§ **Task**: Reproduce the passage of the parenting blog post from "I am sending" to "given inappropriate gifts." word for word.

§ **Text shown**:
That is what I would tell a brand new parent in the NICU.

       


    As if the holidays are not stressful enough?

    I am filing this one under another important piece of information that is left out of the parenting manual that no one gives you. Last night Allie left a note for her Elf, Max. I am unsure if you were told about the Elf on the Shelf (it was left out of my manual). But Santa sent Allie’s when she entered first grade. I thought for sure she would say, hey this is a doll.

    Not my Allie. Not the true believer. This year she started leaving notes! Now not only do I have to remember to re-hide the little red bundle of joy, I have to write back! In a handwriting that is not my own. Last night, this is the note she left:

    Why does Santa say I have to work harder? Does Alex like me? Do you want a dog or a cat? I got to see a whale show. what is your favorite game to play? Is there dogs at the work shop? Do you ride reindeer? Go up stairs and take a left if your at the a door go the other way. Go straight if you see a cottage go in it me and Emma decorated it for you! Do you know Benjamin Button?

    I wanted to write, Well Santa says you have to work harder because you were an absolute bear to your father this morning! And to tell her that at 9 years old she shouldn’t like boys. Instead, I sent a plea on Facebook to find out which of her friends had a Benjamin so I could be a good Elf and write a proper response. (How much do you want to bet it’s “THAT” boy’s elf?), I wrote in my left hand for about a minute and then figured if she cannot figure out that this doll isn’t really going to the North Pole every night then I am going to take a chance she won’t recognize my handwriting.

    I am sending very un-Christmas like vibes to whomever invented this torture.

    Being proactive

    For the past couple of years, I have become depressed at Boo’s birthday and Christmas. Which is kind of depressing in itself when you think she is only four years old! I just have never looked forward to the ‘events’ because, through no fault of their own, friends and family have given inappropriate gifts.

    Oh, they haven’t meant any harm. But people buy gifts that are chronologically-aged appropriate. Not where she is developmentally. So after every event, I would be down. It got to be that I wasn’t looking forward to this year at all. Instead of wallowing (okay, I wallowed for a moment or two) I decided to be proactive.

    I e-mailed any family member or friend that I knew would be giving Boo a gift. I sent a list of links and explained how the item would be useful. I included the price and a disclaimer that I knew this wish list was pricey, but since Boo’s birthday and Christmas were so close together they would only have to buy one gift. Added bonus, they could collaborate on the gift. Either through gift cards or with one another.

    I was honest. For example, I explained that the trampoline was not for play (well, not really) but for muscle tone, sensory and learning to jump. That I was not looking for some one to buy ‘me’ a chair, but a better chair for Boo to reach the table. She is too “old” for a booster seat. I want her to be a part of the table. This chair will help her with stability, etc…

    And it worked. For Boo’s birthday she got things she could use. Things that made a direct impact on her life. The trampoline? Within 8 days she was jumping! A year of therapy and all it took was having the tool available.

    So, yes I felt incredibly guilty sending the e-mail. Like I was asking people to spend money on Boo. But in the end it worked.

    What works for you? How do you get your friends and family to contribute to meaningful gifts, rather those you have to donate to another child?

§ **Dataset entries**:

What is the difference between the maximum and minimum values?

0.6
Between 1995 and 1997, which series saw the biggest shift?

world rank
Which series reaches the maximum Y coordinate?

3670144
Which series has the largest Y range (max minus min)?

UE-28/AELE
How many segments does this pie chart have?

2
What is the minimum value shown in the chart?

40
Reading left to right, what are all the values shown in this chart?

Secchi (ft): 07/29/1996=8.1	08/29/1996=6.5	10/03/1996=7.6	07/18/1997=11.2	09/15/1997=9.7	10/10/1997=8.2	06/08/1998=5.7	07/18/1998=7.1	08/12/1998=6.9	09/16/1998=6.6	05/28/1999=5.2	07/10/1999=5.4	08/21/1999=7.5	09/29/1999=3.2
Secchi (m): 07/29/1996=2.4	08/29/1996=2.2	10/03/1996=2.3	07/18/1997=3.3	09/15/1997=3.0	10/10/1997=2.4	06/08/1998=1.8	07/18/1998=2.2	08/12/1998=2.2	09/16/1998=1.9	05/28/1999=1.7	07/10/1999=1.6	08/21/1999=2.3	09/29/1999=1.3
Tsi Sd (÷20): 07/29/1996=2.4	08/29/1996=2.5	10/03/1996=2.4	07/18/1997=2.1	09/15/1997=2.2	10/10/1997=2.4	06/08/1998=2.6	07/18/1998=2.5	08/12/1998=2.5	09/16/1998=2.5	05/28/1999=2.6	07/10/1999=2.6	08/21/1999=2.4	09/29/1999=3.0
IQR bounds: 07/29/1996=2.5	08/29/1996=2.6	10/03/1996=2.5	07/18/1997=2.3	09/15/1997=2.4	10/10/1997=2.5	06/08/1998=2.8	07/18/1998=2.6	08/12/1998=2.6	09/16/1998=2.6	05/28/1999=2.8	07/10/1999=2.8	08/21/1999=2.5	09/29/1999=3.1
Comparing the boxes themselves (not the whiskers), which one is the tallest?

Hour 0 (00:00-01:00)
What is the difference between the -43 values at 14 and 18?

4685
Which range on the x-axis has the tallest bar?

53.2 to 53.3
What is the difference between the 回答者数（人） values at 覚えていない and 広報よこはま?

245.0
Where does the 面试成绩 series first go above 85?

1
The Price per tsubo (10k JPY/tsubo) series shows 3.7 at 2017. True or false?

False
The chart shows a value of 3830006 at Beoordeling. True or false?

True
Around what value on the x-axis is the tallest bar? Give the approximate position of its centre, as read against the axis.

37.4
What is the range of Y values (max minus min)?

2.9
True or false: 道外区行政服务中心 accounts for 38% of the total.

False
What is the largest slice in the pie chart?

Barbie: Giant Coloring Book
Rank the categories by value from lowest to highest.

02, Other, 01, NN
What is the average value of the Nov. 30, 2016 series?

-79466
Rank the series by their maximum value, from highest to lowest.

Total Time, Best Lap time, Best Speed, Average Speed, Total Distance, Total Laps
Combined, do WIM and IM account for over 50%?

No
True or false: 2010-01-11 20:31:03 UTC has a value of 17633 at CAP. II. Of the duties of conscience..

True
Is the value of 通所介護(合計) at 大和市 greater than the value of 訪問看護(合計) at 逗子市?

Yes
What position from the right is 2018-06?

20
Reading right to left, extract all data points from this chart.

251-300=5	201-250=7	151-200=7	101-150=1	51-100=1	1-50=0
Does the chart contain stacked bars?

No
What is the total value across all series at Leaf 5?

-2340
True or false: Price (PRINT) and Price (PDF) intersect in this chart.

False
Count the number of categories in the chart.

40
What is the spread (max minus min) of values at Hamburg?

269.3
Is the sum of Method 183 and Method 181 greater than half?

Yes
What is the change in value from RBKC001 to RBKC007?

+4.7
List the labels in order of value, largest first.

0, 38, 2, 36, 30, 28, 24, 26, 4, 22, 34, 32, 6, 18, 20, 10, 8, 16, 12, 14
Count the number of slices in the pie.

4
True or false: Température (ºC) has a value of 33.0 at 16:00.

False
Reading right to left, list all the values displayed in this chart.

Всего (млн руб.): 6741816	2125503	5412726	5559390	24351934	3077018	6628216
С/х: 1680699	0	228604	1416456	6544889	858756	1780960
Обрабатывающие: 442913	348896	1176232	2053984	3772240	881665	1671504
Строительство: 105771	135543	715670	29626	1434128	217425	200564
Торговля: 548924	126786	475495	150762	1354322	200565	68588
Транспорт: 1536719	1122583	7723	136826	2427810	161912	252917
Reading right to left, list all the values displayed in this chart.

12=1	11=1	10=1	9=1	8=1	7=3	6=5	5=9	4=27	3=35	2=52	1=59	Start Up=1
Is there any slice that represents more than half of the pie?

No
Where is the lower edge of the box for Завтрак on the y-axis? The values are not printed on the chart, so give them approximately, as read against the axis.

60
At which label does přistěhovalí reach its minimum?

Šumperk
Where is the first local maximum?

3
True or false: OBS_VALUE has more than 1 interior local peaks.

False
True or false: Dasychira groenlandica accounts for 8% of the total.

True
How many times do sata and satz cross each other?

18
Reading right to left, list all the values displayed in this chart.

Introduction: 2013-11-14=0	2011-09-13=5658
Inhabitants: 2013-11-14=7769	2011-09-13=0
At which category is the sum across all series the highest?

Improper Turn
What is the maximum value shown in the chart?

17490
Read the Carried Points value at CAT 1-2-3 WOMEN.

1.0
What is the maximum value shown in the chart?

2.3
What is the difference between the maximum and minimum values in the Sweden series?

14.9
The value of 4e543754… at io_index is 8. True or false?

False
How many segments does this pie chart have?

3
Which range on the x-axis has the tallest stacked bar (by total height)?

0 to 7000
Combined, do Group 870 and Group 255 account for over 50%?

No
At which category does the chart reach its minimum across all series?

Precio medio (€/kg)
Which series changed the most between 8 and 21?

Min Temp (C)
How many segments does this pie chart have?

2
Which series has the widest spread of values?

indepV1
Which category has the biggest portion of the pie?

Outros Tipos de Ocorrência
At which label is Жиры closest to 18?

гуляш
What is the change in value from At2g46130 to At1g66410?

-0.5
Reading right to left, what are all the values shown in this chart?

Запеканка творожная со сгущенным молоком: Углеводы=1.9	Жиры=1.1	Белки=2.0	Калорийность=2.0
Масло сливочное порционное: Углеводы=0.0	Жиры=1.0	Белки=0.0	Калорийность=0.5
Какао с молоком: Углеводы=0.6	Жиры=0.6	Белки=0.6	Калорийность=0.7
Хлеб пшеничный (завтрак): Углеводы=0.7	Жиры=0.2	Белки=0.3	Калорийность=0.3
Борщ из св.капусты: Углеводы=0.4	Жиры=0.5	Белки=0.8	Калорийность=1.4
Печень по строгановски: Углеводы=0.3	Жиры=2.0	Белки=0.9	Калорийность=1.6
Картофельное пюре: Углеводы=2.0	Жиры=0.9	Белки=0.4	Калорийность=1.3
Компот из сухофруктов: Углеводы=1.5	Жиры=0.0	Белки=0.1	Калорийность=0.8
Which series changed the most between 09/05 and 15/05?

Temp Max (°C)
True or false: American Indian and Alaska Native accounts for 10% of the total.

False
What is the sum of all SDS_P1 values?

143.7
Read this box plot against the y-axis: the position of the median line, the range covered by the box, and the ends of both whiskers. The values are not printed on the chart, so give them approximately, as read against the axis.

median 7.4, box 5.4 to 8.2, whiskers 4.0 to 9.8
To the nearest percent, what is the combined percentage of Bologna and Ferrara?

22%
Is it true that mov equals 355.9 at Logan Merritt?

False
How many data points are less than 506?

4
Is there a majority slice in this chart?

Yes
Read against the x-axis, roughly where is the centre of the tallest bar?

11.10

§ **Task result**:
I am sending very un-Christmas like vibes to whomever invented this torture.

    Being proactive

    For the past couple of years, I have become depressed at Boo’s birthday and Christmas. Which is kind of depressing in itself when you think she is only four years old! I just have never looked forward to the ‘events’ because, through no fault of their own, friends and family have given inappropriate gifts.